The night was cold and clear when that sound prickled along my arms like so many icy fingers reaching out from behind the drapes.
Rowan stilled her hands at the typewriter and ripped the sheet from the machine, lest some unscrupulous eye should take advantage of her temporary absence. She snatched up a grey cardigan, a torch, and the requisite gas mask, and had nearly gotten to the door before she turned back to look at me. Her dark eyes were as empty as ever.
“Are you coming?” she asked as she stuck one arm into a cardigan sleeve.
“I’ll follow later,” I said. “I thought to take advantage of the chaos.”
“Your job,” she said flatly.
“Yes.”
She did not ask about that job. She never had, and I knew that she never would, just as I never asked about the papers she snatched from the typewriter to lock away in her briefcase each night. We had a good arrangement, Rowan and I. It was the most congenial possible billet.
She nodded and disappeared into the darkness of the garden, her exit punctuated by a pungent whiff of cordite.

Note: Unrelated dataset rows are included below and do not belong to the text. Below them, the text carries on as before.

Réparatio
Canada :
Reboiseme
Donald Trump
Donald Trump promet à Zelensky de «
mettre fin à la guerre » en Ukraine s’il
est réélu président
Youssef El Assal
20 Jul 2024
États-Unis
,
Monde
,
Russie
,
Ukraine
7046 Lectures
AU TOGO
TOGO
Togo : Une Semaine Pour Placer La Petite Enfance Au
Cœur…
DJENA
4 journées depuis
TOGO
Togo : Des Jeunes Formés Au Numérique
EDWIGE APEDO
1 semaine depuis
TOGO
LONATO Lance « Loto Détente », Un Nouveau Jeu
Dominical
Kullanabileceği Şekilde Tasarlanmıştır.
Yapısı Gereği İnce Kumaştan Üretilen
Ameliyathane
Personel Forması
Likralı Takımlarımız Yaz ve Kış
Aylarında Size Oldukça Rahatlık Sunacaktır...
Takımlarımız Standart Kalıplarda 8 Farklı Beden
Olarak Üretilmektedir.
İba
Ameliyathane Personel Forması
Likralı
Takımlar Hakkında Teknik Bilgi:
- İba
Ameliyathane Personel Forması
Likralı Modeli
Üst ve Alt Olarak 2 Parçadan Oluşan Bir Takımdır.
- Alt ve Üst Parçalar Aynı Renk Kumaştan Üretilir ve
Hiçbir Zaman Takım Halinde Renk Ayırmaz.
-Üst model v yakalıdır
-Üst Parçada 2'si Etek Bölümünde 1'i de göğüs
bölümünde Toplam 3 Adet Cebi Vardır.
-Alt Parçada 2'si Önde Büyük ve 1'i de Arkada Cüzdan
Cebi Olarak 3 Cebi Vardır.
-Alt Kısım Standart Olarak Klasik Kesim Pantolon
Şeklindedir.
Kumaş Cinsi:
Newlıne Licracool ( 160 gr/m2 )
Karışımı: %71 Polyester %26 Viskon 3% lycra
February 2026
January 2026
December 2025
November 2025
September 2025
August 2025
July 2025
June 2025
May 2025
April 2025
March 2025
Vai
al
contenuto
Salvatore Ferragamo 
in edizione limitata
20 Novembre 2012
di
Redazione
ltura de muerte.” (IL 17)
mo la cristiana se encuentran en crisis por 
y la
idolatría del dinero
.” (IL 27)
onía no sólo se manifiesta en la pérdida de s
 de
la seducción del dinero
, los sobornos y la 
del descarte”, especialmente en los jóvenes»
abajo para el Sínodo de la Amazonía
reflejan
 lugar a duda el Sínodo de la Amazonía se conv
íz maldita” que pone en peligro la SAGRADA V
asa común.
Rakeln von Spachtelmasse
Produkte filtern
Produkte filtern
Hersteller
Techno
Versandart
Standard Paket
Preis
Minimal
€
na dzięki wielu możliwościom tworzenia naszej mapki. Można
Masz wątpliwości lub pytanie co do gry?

I, meanwhile, indulged in my own business. I laid down my book and donned my hat and coat, slipping over my shoulder the strap of my own gas mask in its canvas bag; court danger though I might, I had no wish for scorched lungs.
The streets of London were deadly dark at that hour, save for the lurid orange stain of fires on the sky to the East. The blackout gave me the cover I required. Beneath me, I knew, were a million quivering hearts, children clinging to mothers, husbands to wives. They waited to hear the thunder of German boots, but I am no German, and my boots are silent.